Exercise objective
Please copy the records unchanged from the start through the line containing "2 h 00 min 48 s", including that line.
▶
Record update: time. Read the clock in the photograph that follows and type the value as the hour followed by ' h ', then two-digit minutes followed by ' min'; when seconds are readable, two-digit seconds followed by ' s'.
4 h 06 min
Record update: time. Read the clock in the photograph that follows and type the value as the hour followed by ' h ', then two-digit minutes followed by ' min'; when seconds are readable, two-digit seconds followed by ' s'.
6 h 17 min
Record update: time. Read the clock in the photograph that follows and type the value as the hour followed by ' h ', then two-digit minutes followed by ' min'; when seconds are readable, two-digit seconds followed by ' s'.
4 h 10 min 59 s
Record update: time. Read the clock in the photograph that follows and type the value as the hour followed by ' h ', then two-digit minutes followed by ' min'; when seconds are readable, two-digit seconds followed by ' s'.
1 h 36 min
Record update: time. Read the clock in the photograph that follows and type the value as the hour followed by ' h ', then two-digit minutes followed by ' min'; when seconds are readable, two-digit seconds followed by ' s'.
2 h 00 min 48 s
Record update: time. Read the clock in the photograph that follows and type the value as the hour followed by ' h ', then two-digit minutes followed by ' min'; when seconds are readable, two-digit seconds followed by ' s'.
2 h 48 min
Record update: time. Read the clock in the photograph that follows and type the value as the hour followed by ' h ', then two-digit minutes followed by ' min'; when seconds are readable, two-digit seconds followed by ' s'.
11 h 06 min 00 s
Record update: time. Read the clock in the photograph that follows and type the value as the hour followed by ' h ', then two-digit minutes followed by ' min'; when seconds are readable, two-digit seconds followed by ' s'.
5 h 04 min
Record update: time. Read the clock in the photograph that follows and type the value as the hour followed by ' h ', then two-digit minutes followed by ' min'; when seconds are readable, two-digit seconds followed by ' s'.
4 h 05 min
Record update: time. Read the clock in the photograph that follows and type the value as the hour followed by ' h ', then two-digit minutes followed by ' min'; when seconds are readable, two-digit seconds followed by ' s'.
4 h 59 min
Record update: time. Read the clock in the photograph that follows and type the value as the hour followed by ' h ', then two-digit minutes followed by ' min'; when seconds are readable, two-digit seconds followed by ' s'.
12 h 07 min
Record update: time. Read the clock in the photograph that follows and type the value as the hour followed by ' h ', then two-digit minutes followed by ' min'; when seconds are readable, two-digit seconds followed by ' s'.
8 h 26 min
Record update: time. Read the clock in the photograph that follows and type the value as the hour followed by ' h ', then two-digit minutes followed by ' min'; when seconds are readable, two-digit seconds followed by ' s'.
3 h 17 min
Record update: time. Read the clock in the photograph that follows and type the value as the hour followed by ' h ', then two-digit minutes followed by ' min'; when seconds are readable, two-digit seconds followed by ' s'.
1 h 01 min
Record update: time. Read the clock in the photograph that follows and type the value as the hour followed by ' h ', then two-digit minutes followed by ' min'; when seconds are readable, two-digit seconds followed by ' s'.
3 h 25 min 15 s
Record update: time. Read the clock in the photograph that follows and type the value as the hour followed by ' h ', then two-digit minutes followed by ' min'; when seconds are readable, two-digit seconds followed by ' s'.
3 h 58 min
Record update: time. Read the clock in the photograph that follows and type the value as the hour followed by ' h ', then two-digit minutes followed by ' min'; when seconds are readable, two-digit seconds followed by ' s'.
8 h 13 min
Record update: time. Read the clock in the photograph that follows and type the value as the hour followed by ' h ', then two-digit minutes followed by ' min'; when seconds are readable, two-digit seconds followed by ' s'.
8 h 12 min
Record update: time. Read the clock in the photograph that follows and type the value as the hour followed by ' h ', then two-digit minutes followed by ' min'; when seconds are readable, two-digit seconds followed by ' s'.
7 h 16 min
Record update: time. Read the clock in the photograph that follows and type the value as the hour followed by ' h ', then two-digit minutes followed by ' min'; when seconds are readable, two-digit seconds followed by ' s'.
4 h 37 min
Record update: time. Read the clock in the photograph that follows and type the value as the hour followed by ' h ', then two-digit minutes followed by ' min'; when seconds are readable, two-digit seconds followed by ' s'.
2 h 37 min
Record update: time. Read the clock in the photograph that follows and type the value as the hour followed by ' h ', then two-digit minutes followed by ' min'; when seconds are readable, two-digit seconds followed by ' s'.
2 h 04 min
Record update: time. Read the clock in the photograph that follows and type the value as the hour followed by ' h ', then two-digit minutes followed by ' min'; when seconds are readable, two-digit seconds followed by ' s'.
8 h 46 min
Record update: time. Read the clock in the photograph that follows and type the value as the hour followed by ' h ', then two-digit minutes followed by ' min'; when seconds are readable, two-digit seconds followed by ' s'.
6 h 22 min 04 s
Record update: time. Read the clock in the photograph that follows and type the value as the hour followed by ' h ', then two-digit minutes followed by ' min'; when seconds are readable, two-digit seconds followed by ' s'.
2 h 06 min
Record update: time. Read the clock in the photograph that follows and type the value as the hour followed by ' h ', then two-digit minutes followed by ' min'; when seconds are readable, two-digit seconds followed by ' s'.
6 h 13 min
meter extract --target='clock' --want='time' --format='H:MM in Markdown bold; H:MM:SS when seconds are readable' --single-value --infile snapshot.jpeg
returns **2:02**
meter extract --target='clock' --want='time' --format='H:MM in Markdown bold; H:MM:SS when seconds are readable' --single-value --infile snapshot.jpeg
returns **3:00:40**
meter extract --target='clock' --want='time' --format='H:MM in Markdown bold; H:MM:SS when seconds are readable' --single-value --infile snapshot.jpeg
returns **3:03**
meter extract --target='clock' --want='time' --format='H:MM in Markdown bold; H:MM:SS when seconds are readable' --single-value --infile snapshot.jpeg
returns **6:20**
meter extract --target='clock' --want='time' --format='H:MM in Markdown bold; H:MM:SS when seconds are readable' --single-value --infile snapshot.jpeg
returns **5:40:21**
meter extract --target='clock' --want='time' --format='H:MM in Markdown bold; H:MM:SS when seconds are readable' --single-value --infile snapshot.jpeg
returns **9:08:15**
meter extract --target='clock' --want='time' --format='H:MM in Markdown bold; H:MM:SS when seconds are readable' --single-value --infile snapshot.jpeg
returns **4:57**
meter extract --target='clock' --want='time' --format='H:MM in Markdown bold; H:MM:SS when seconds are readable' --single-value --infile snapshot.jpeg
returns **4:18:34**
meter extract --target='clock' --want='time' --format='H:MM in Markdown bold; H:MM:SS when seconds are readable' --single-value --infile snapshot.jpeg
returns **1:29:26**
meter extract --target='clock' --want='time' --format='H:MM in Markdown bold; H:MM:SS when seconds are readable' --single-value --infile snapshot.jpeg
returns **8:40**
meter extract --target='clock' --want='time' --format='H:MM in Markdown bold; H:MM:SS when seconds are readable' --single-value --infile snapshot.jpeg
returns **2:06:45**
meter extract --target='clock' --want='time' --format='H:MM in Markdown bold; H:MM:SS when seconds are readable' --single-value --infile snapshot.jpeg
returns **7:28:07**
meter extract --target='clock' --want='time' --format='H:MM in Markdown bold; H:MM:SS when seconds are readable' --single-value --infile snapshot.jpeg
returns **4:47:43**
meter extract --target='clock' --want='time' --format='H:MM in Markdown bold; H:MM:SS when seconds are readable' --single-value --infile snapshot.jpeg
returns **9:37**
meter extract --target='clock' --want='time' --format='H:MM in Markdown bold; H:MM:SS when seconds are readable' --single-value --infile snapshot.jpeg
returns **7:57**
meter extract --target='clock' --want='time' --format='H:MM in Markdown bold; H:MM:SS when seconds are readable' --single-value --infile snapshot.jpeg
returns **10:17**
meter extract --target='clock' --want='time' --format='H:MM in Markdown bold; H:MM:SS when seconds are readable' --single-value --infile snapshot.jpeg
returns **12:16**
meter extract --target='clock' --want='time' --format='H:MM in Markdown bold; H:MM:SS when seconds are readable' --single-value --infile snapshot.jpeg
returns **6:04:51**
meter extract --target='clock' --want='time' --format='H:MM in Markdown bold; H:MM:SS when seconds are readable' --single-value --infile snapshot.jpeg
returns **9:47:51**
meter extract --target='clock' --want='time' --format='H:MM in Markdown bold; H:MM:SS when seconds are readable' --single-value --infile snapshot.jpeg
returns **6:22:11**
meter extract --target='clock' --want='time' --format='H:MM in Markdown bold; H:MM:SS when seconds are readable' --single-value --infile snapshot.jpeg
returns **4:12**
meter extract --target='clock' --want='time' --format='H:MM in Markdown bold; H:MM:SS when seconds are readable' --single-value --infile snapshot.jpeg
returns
◀
Finished answer
Record update: time. Read the clock in the photograph that follows and type the value as the hour followed by ' h ', then two-digit minutes followed by ' min'; when seconds are readable, two-digit seconds followed by ' s'.
4 h 06 min
Record update: time. Read the clock in the photograph that follows and type the value as the hour followed by ' h ', then two-digit minutes followed by ' min'; when seconds are readable, two-digit seconds followed by ' s'.
6 h 17 min
Record update: time. Read the clock in the photograph that follows and type the value as the hour followed by ' h ', then two-digit minutes followed by ' min'; when seconds are readable, two-digit seconds followed by ' s'.
4 h 10 min 59 s
Record update: time. Read the clock in the photograph that follows and type the value as the hour followed by ' h ', then two-digit minutes followed by ' min'; when seconds are readable, two-digit seconds followed by ' s'.
1 h 36 min
Record update: time. Read the clock in the photograph that follows and type the value as the hour followed by ' h ', then two-digit minutes followed by ' min'; when seconds are readable, two-digit seconds followed by ' s'.
2 h 00 min 48 s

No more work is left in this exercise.